§ **Aim of the task**: Answer with one number only: the count of lines below that hold the word "Point".

==========

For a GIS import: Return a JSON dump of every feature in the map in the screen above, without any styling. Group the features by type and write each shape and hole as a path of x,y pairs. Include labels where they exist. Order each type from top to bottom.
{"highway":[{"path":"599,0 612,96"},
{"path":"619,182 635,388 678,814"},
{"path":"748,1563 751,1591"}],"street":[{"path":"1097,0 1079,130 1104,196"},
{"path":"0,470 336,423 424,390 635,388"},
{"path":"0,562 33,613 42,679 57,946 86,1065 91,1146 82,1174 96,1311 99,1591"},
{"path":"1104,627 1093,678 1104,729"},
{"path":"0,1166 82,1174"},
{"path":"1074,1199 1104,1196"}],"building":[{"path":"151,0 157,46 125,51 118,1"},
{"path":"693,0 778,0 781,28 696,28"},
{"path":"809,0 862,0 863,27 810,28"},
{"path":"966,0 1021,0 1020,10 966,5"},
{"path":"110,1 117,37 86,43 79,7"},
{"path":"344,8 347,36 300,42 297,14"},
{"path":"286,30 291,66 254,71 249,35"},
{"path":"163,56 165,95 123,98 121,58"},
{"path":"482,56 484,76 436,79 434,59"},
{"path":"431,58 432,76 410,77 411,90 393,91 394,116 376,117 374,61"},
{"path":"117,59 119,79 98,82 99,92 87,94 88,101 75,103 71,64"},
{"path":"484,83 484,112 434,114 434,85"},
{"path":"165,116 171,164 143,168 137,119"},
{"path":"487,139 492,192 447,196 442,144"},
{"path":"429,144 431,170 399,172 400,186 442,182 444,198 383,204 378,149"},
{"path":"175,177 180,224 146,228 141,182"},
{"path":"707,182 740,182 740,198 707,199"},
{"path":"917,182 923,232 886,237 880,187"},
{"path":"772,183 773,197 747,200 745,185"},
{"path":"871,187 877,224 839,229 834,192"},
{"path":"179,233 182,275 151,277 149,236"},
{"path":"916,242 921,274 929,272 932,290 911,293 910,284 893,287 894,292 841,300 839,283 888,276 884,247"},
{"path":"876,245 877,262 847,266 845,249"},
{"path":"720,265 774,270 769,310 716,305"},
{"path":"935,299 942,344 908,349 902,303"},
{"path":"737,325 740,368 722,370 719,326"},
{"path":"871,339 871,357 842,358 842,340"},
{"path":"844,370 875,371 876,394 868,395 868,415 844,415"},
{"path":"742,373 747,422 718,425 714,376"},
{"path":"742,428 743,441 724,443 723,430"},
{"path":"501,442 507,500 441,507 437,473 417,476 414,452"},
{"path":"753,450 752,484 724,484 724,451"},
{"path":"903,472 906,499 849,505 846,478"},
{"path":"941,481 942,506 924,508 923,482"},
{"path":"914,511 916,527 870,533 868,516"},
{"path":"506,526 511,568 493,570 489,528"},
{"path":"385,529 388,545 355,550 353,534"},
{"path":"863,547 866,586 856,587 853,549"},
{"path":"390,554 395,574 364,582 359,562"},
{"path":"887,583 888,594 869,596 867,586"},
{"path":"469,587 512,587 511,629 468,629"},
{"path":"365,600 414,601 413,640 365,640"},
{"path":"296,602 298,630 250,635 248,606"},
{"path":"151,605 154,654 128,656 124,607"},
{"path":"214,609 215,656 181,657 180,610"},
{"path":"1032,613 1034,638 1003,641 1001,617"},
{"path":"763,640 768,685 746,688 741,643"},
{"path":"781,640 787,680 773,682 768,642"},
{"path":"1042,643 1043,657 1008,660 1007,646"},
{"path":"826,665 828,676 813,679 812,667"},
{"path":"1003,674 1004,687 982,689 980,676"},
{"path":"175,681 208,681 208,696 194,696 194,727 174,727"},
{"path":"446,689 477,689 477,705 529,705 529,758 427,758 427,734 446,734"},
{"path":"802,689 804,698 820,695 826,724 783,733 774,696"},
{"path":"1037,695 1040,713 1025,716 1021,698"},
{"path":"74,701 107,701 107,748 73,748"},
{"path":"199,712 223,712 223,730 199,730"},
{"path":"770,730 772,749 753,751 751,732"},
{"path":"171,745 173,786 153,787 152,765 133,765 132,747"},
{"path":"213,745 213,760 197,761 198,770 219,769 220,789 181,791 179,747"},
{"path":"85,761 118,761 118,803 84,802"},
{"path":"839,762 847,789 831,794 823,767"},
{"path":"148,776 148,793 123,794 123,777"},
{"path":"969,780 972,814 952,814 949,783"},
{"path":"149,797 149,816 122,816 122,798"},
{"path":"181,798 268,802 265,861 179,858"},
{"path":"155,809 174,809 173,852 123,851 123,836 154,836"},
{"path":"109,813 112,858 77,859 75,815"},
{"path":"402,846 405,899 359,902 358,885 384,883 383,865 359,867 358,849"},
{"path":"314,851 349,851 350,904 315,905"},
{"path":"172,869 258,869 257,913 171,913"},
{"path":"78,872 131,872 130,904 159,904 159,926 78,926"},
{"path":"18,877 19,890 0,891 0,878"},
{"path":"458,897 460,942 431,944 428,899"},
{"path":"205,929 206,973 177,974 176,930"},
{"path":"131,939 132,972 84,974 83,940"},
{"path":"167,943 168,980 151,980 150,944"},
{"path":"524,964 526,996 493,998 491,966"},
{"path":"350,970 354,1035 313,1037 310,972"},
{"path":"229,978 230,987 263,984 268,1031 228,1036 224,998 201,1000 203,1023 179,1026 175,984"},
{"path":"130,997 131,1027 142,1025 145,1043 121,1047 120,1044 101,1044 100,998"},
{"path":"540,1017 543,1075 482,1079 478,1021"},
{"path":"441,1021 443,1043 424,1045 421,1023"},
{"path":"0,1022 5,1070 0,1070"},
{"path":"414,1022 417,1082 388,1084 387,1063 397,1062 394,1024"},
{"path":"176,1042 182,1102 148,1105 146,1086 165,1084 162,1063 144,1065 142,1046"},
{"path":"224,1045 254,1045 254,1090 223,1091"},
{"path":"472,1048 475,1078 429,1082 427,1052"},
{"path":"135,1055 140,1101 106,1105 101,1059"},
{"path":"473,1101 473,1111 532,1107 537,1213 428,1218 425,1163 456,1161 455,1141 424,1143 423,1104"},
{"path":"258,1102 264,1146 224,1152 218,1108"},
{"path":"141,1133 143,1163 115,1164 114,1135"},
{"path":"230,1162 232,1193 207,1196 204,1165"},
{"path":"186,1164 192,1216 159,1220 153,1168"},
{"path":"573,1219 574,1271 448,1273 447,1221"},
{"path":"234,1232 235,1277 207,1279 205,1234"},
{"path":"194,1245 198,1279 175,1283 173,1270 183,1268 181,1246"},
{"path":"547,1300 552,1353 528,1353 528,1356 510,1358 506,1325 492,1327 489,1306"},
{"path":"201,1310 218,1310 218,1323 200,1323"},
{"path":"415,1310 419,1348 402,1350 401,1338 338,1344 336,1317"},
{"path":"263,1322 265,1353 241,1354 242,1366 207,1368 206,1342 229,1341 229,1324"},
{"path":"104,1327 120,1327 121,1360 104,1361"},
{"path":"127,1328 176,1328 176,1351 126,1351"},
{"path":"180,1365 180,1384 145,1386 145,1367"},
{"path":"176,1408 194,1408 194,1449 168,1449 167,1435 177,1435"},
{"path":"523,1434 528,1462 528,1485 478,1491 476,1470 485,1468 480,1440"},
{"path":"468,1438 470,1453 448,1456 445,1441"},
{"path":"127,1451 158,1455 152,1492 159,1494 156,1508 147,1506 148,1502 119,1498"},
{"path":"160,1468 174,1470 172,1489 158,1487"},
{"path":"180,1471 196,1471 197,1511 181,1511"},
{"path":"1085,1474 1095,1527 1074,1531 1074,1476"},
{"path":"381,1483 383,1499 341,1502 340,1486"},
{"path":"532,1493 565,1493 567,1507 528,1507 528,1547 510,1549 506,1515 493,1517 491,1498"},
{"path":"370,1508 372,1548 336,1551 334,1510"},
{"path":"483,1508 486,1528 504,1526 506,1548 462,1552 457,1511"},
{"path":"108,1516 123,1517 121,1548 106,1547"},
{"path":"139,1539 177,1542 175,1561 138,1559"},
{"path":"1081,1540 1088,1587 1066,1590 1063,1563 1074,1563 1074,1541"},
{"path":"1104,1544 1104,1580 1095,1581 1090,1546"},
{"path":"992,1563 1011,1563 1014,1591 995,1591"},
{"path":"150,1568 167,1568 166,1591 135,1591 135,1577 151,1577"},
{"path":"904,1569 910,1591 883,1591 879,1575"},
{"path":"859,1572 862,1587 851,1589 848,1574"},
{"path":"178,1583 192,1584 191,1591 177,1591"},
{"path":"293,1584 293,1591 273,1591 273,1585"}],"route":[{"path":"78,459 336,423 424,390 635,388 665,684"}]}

==========

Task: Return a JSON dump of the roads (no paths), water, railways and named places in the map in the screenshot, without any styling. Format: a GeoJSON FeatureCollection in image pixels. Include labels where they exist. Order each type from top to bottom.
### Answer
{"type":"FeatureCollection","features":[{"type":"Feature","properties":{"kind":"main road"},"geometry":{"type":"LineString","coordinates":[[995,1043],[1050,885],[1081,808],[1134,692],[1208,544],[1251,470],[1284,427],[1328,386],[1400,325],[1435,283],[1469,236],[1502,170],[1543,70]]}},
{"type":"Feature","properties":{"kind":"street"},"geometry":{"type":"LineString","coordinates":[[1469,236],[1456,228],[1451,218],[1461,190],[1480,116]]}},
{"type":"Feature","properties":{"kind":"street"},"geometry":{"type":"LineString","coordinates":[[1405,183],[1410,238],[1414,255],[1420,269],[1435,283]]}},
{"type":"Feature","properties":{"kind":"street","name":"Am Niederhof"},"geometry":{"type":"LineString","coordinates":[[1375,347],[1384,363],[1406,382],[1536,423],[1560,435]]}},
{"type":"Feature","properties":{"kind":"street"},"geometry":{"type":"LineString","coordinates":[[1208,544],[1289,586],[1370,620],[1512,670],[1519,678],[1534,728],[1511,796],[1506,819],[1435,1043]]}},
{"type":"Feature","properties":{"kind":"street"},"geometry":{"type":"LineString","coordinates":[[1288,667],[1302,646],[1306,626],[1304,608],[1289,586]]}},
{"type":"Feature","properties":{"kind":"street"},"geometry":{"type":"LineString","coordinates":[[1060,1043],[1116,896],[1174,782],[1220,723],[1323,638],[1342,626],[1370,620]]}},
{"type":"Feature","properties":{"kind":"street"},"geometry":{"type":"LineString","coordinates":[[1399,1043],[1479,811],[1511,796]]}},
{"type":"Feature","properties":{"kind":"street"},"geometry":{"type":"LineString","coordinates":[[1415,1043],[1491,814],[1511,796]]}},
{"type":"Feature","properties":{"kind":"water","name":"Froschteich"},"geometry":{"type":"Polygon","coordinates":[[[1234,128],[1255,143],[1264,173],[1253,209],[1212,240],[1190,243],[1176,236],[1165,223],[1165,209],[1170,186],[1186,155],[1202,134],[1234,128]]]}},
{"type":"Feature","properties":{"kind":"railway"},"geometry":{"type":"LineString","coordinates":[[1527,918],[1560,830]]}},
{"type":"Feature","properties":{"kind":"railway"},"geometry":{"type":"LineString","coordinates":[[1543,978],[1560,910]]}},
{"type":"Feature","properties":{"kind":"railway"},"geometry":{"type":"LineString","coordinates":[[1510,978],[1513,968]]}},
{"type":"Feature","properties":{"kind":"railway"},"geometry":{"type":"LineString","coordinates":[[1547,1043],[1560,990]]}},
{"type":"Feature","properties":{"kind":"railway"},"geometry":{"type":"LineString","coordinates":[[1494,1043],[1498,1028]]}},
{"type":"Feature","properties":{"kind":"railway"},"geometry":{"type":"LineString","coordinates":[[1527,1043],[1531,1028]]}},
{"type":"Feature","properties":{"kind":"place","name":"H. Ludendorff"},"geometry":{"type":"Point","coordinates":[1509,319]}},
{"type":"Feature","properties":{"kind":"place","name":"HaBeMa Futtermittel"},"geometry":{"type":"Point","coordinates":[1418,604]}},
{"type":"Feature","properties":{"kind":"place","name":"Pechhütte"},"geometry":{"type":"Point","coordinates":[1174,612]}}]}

==========

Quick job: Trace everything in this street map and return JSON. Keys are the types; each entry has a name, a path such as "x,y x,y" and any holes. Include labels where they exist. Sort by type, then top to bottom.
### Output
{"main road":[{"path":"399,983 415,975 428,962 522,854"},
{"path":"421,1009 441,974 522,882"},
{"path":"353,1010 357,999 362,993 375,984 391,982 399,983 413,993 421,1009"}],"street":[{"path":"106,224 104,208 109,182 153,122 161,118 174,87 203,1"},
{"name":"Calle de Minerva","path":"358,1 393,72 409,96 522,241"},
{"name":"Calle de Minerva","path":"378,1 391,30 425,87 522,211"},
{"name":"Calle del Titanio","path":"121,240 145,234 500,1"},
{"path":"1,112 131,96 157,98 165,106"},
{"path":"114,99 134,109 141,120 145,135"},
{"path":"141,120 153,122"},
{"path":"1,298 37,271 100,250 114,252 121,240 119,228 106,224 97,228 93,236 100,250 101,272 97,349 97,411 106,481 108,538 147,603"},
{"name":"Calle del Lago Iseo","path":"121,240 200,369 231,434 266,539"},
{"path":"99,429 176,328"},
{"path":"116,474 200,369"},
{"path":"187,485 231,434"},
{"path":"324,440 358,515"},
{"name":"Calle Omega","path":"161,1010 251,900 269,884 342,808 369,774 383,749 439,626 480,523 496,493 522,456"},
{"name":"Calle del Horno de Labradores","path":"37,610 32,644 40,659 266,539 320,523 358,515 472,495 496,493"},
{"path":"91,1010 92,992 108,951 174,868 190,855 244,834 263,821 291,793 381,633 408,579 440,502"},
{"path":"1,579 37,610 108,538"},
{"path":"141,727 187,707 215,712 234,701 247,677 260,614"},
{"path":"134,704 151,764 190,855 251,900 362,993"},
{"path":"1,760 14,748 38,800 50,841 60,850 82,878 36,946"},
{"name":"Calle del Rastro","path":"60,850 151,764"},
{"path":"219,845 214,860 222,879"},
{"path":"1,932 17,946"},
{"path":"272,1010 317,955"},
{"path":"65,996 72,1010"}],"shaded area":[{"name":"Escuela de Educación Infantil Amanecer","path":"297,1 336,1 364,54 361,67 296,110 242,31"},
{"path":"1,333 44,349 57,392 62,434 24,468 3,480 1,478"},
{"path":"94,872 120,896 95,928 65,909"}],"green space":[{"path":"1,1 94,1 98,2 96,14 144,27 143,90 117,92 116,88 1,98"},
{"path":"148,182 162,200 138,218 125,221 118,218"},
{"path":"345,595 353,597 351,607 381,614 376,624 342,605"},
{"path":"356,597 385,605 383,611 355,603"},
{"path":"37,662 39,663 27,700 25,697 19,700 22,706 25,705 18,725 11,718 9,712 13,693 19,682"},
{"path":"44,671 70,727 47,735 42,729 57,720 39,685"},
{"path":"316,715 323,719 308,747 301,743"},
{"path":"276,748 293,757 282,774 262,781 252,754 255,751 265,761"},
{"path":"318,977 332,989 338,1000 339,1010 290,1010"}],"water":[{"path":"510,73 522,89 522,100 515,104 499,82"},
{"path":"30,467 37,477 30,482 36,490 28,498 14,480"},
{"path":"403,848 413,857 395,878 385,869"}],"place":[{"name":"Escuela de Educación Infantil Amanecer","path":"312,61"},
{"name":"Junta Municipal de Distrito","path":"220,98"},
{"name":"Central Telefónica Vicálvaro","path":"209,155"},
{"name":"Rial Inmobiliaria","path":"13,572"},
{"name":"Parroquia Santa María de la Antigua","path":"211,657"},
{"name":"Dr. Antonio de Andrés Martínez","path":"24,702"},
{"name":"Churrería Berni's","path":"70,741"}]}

==========

§ **Answer to this problem**: 3